According to the National Association of Business Incubators, there are about 800 incubators in the US. This is an astounding number, because I know the founders of a lot of startups, and I can't think of one that began in an incubator.

What is an incubator? I'm not sure myself. The defining quality seems to be that you work in their space. That's where the name "incubator" comes from. They seem to vary a great deal in other respects. At one extreme is the sort of pork-barrel project where a town gets money from the state government to renovate a vacant building as a "high-tech incubator," as if it were merely lack of the right sort of office space that had till now prevented the town from becoming a startup hub. At the other extreme are places like Idealab, which generates ideas for new startups internally and hires people to work for them.

Whereas incubators tend to exert more control than VCs, Y Combinator exerts less. And we think it's better if startups operate out of their own premises, however crappy, than the offices of their investors. So it's annoying that we keep getting called an "incubator," but perhaps inevitable, because there's only one of us so far and no word yet for what we are. If we have to be called something, the obvious name would be "excubator."

Sounds frighteningly similar to India, doesn't it? Until you realize that this was written nearly 20 years ago, in 2005. Today, almost two decades hence, it is no longer ambiguous what a good incubator program looks like.

India's incubator model is outdated and needs to change. We need more excubators.

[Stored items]
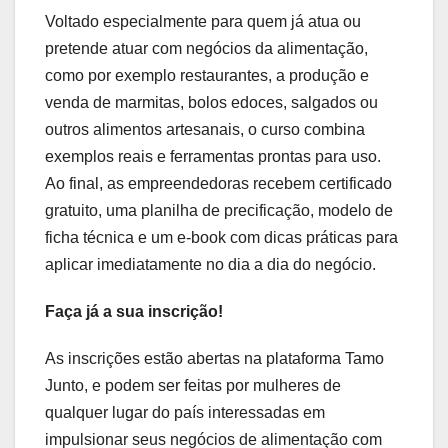
Voltado especialmente para quem já atua ou
pretende atuar com negócios da alimentação,
como por exemplo restaurantes, a produção e
venda de marmitas, bolos edoces, salgados ou
outros alimentos artesanais, o curso combina
exemplos reais e ferramentas prontas para uso.
Ao final, as empreendedoras recebem certificado
gratuito, uma planilha de precificação, modelo de
ficha técnica e um e-book com dicas práticas para
aplicar imediatamente no dia a dia do negócio.
Faça já a sua inscrição!
As inscrições estão abertas na plataforma Tamo
Junto, e podem ser feitas por mulheres de
qualquer lugar do país interessadas em
impulsionar seus negócios de alimentação com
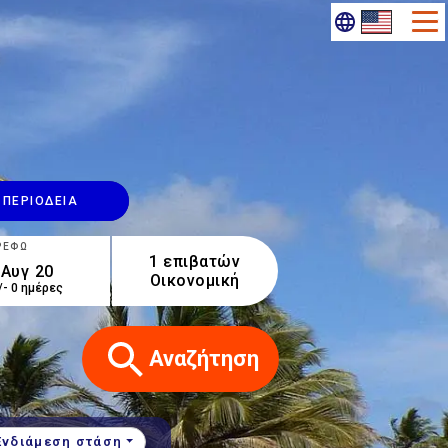
ΠΕΡΙΟΔΕΊΑ
ΡΈΦΩ
1 επιβατών
Οικονομική
/- 0 ημέρες
Αναζήτηση
Ενδιάμεση στάση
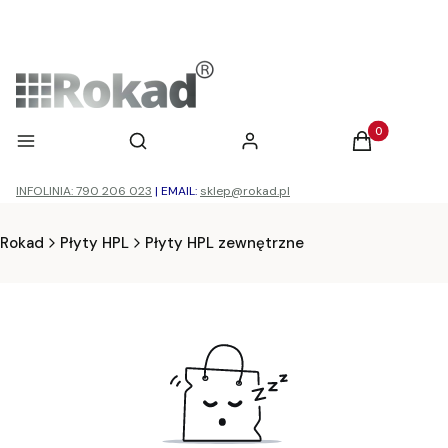
Otwórz wyszukiwarkę
Produkty w ko
Menu
Szukaj
Zaloguj się
Koszyk
INFOLINIA: 790 206 023
|
EMAIL:
sklep@rokad.pl
Rokad
Płyty HPL
Płyty HPL zewnętrzne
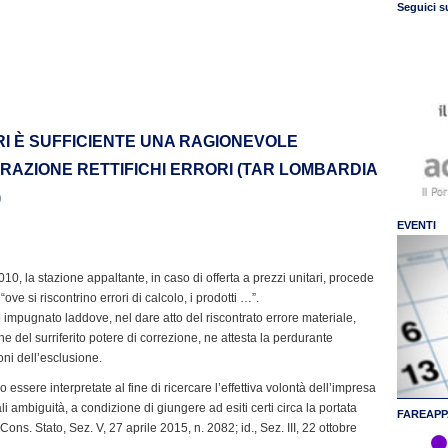
Seguici s
RI È SUFFICIENTE UNA RAGIONEVOLE
RAZIONE RETTIFICHI ERRORI (TAR LOMBARDIA
)
EVENTI
/2010, la stazione appaltante, in caso di offerta a prezzi unitari, procede
ove si riscontrino errori di calcolo, i prodotti …”.
 impugnato laddove, nel dare atto del riscontrato errore materiale,
 del surriferito potere di correzione, ne attesta la perdurante
ioni dell’esclusione.
 essere interpretate al fine di ricercare l’effettiva volontà dell’impresa
 ambiguità, a condizione di giungere ad esiti certi circa la portata
FAREAPP
ons. Stato, Sez. V, 27 aprile 2015, n. 2082; id., Sez. III, 22 ottobre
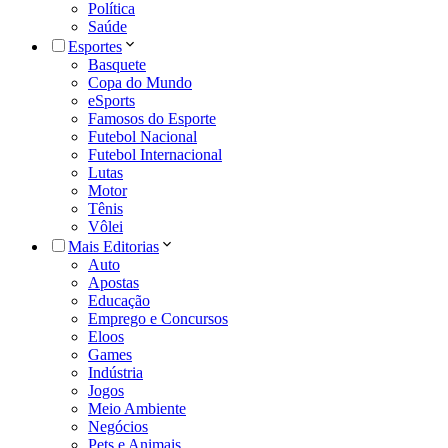
Política
Saúde
Esportes
Basquete
Copa do Mundo
eSports
Famosos do Esporte
Futebol Nacional
Futebol Internacional
Lutas
Motor
Tênis
Vôlei
Mais Editorias
Auto
Apostas
Educação
Emprego e Concursos
Eloos
Games
Indústria
Jogos
Meio Ambiente
Negócios
Pets e Animais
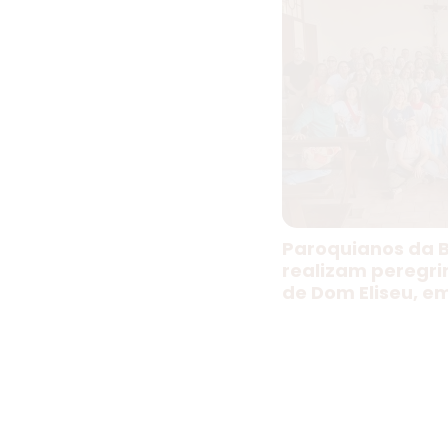
Paroquianos da B
realizam peregr
de Dom Eliseu, e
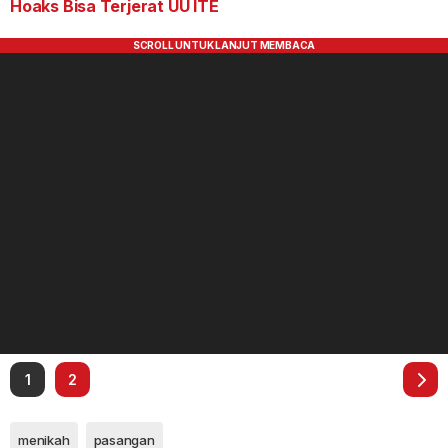
Hoaks Bisa Terjerat UU ITE
1
2
menikah
pasangan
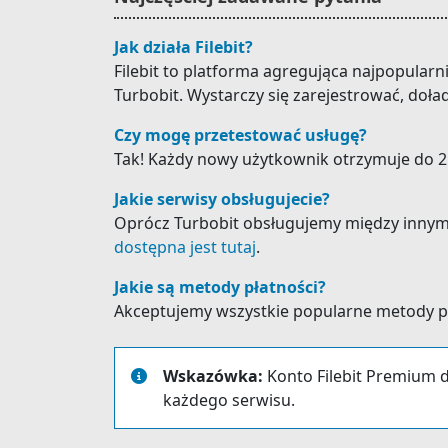
Jak działa Filebit?
Filebit to platforma agregująca najpopular
Turbobit. Wystarczy się zarejestrować, doła
Czy mogę przetestować usługę?
Tak! Każdy nowy użytkownik otrzymuje do 25
Jakie serwisy obsługujecie?
Oprócz Turbobit obsługujemy między innymi: 
dostępna jest tutaj
.
Jakie są metody płatności?
Akceptujemy wszystkie popularne metody płat
Wskazówka:
Konto Filebit Premium d
każdego serwisu.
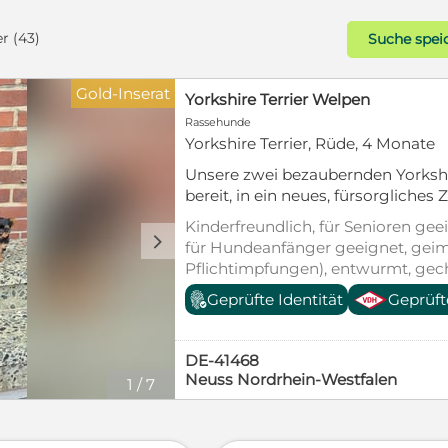
r (43)
Suche spei
Gold-Inserat
Yorkshire Terrier Welpen
Rassehunde
Yorkshire Terrier, Rüde, 4 Monate
Unsere zwei bezaubernden Yorkshi
bereit, in ein neues, fürsorgliche
Kleinen sind verspielt, neugieri
Kinderfreundlich, für Senioren geei
wachsen liebevoll im Familienumf
d
für Hundeanfänger geeignet, geim
-Freundlich und gut sozialisiert -V
Pflichtimpfungen), entwurmt, gech
Ideal für Familien, Paare oder Ein
Heimtierausweis, Welpenwurf
Geprüfte Identität
Geprüft
Terrier freuen sich darauf, ihre n
und viele schöne gemeinsame Jahr
DE-41468
Neuss Nordrhein-Westfalen
1
/
7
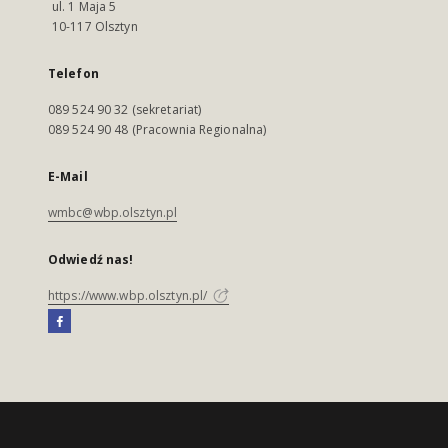
ul. 1 Maja 5
10-117 Olsztyn
Telefon
089 524 90 32 (sekretariat)
089 524 90 48 (Pracownia Regionalna)
E-Mail
wmbc@wbp.olsztyn.pl
Odwiedź nas!
https://www.wbp.olsztyn.pl/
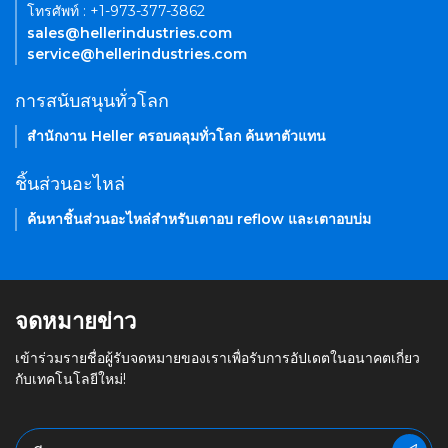
โทรศัพท์ : +1-973-377-3862
sales@hellerindustries.com
service@hellerindustries.com
การสนับสนุนทั่วโลก
สำนักงาน Heller ครอบคลุมทั่วโลก ค้นหาตัวแทน
ชิ้นส่วนอะไหล่
ค้นหาชิ้นส่วนอะไหล่สำหรับเตาอบ reflow และเตาอบบ่ม
จดหมายข่าว
เข้าร่วมรายชื่อผู้รับจดหมายของเราเพื่อรับการอัปเดตในอนาคตเกี่ยว
กับเทคโนโลยีใหม่!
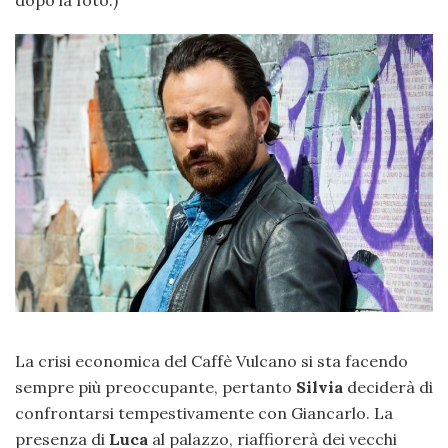
La crisi economica del Caffè Vulcano si sta facendo
sempre più preoccupante, pertanto
Silvia
deciderà di
confrontarsi tempestivamente con Giancarlo. La
presenza di
Luca
al palazzo, riaffiorerà dei vecchi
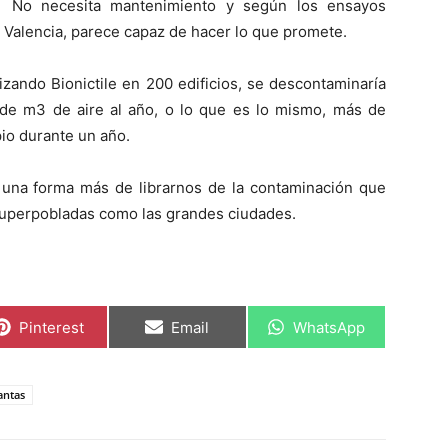
. No necesita mantenimiento y según los ensayos
e Valencia, parece capaz de hacer lo que promete.
izando Bionictile en 200 edificios, se descontaminaría
de m3 de aire al año, o lo que es lo mismo, más de
pio durante un año.
una forma más de librarnos de la contaminación que
superpobladas como las grandes ciudades.
C
C
C
Pinterest
Email
WhatsApp
o
o
o
m
m
m
p
p
p
a
a
a
antas
r
r
r
t
t
t
i
i
i
r
r
r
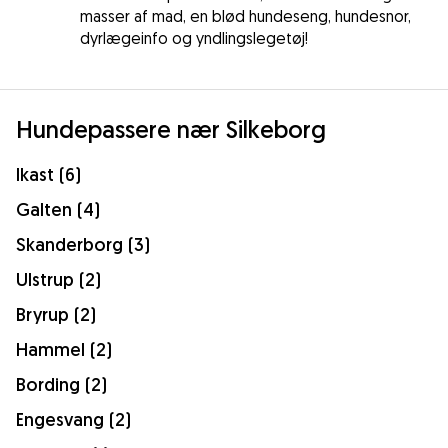
masser af mad, en blød hundeseng, hundesnor,
dyrlægeinfo og yndlingslegetøj!
Hundepassere nær Silkeborg
Ikast (6)
Galten (4)
Skanderborg (3)
Ulstrup (2)
Bryrup (2)
Hammel (2)
Bording (2)
Engesvang (2)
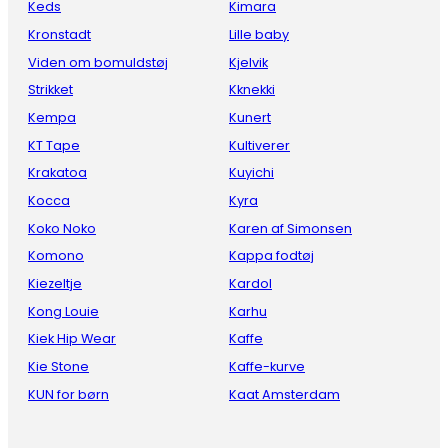
Keds
Kimara
Kronstadt
Lille baby
Viden om bomuldstøj
Kjelvik
Strikket
Kknekki
Kempa
Kunert
KT Tape
Kultiverer
Krakatoa
Kuyichi
Kocca
Kyra
Koko Noko
Karen af Simonsen
Komono
Kappa fodtøj
Kiezeltje
Kardol
Kong Louie
Karhu
Kiek Hip Wear
Kaffe
Kie Stone
Kaffe-kurve
KUN for børn
Kaat Amsterdam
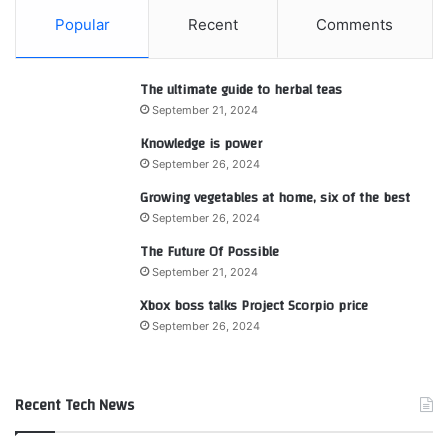
Popular
Recent
Comments
The ultimate guide to herbal teas
September 21, 2024
Knowledge is power
September 26, 2024
Growing vegetables at home, six of the best
September 26, 2024
The Future Of Possible
September 21, 2024
Xbox boss talks Project Scorpio price
September 26, 2024
Recent Tech News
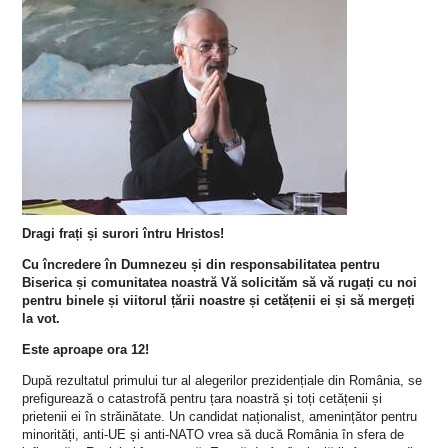
Dragi frați și surori întru Hristos!
Cu încredere în Dumnezeu și din responsabilitatea pentru
Biserica și comunitatea noastră Vă solicităm să vă rugați cu noi
pentru binele și viitorul țării noastre și cetățenii ei și să mergeți
la vot.
Este aproape ora 12!
După rezultatul primului tur al alegerilor prezidențiale din România, se
prefigurează o catastrofă pentru țara noastră și toți cetățenii și
prietenii ei în străinătate. Un candidat naționalist, amenințător pentru
minorități, anti-UE și anti-NATO vrea să ducă România în sfera de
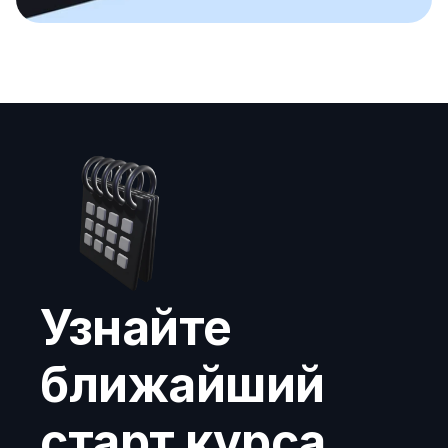
Узнайте 
ближайший 
старт курса 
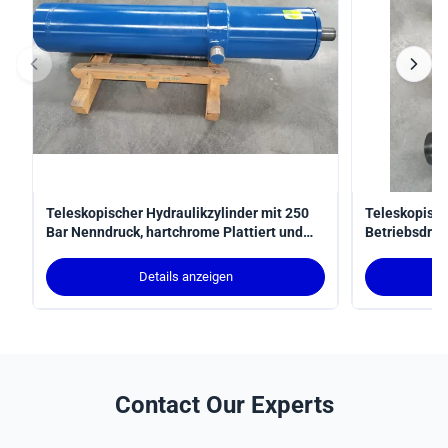
Teleskopischer Hydraulikzylinder mit 250
Teleskopisch
Bar Nenndruck, hartchrome Plattiert und
Betriebsdru
MT4 Trunnion Montage
Schlag für 
ISO 6022 ent
Details anzeigen
Contact Our Experts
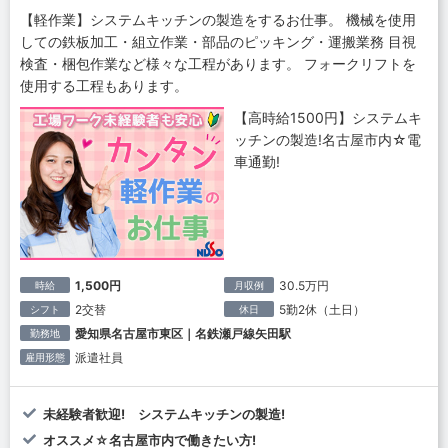
【軽作業】システムキッチンの製造をするお仕事。 機械を使用
しての鉄板加工・組立作業・部品のピッキング・運搬業務 目視
検査・梱包作業など様々な工程があります。 フォークリフトを
使用する工程もあります。
【高時給1500円】システムキ
ッチンの製造!名古屋市内☆電
車通勤!
1,500円
30.5万円
時給
月収例
2交替
5勤2休（土日）
シフト
休日
愛知県名古屋市東区｜名鉄瀬戸線矢田駅
勤務地
派遣社員
雇用形態
未経験者歓迎! システムキッチンの製造!
オススメ☆名古屋市内で働きたい方!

EXERCISE SET>
• A. Update the passage on incubators, reproducing everything from "Sounds frighteningly similar" down to "program looks like." with "frighteningly" changed to "remarkably".
• B. Output, without any change, everything in the records from the line containing "Jak działa Filebit?" down to the line containing "każdego serwisu.", including both of those lines.
The records bear no relation to the text on incubators.

TASK-BY-TASK SOLUTIONS>
• A.
Sounds remarkably similar to India, doesn't it? Until you realize that this was written nearly 20 years ago, in 2005. Today, almost two decades hence, it is no longer ambiguous what a good incubator program looks like.

• B.
Jak działa Filebit?
Filebit to platforma agregująca najpopular
Turbobit. Wystarczy się zarejestrować, doła
Czy mogę przetestować usługę?
Tak! Każdy nowy użytkownik otrzymuje do 25
Jakie serwisy obsługujecie?
Oprócz Turbobit obsługujemy między innymi: 
dostępna jest tutaj
.
Jakie są metody płatności?
Akceptujemy wszystkie popularne metody płat
Wskazówka:
Konto Filebit Premium d
każdego serwisu.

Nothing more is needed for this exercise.